• **TASK STATEMENT**: When a line in the listing contains the string "right", pick it out and copy it.

• **SUPPLIED DATA**:
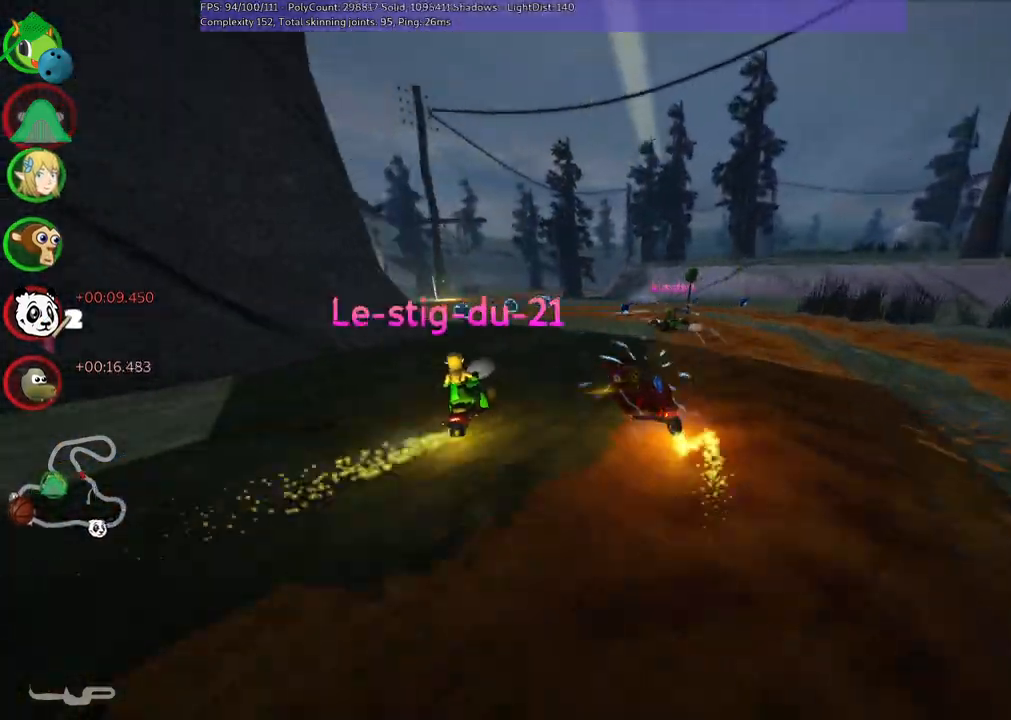
{"keys": ["left", "up"], "events": [[100, "down", "down"], [100, "left", "down"], [283, "down", "up"], [467, "up", "down"]]}
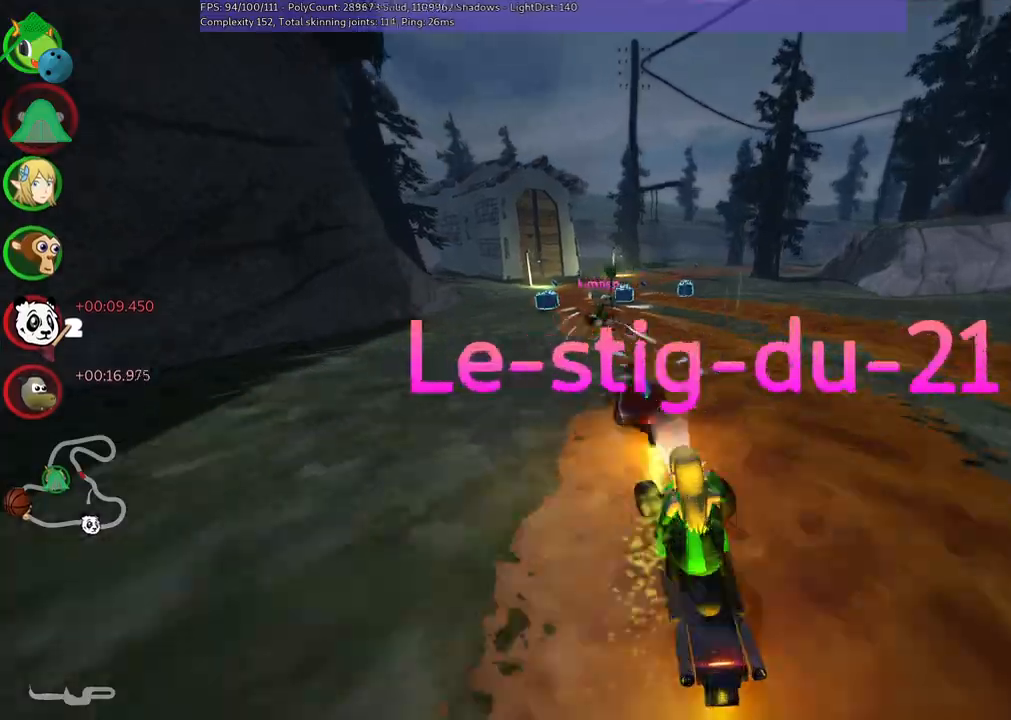
{"keys": ["m", "right", "up"], "events": [[117, "left", "up"], [250, "left", "down"], [400, "left", "up"], [400, "m", "down"], [400, "right", "down"]]}
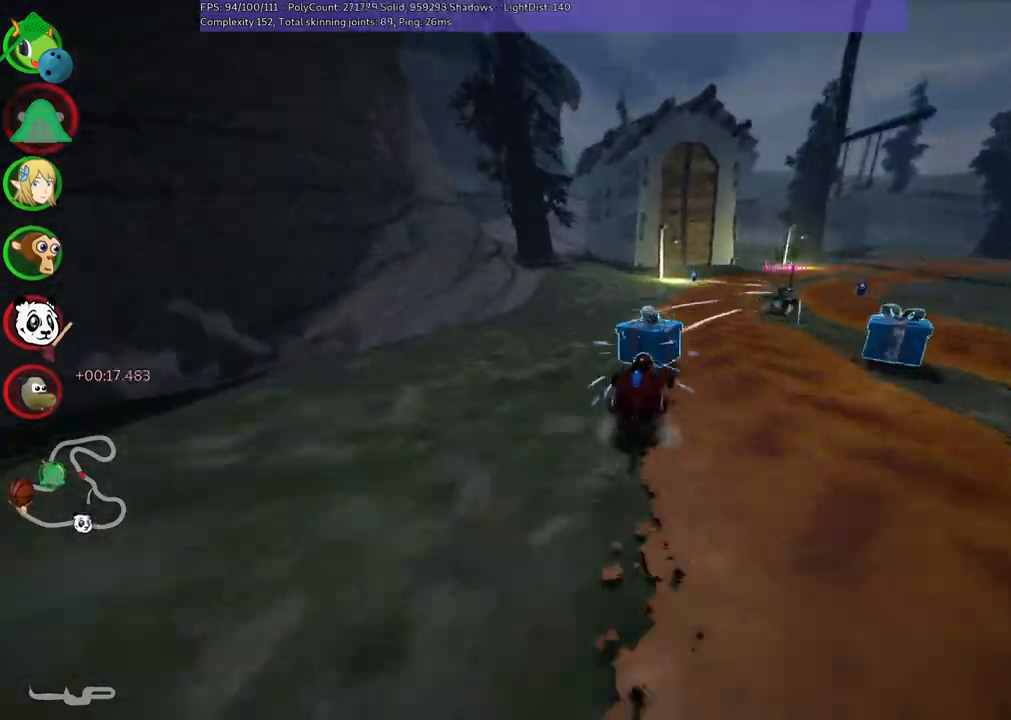
{"keys": ["m", "right", "up"], "events": [[83, "m", "up"], [83, "n", "down"], [217, "n", "up"], [267, "right", "up"], [467, "right", "down"], [500, "m", "down"]]}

• **RESPONSE TO THE TASK**:
{"keys": ["m", "right", "up"], "events": [[117, "left", "up"], [250, "left", "down"], [400, "left", "up"], [400, "m", "down"], [400, "right", "down"]]}
{"keys": ["m", "right", "up"], "events": [[83, "m", "up"], [83, "n", "down"], [217, "n", "up"], [267, "right", "up"], [467, "right", "down"], [500, "m", "down"]]}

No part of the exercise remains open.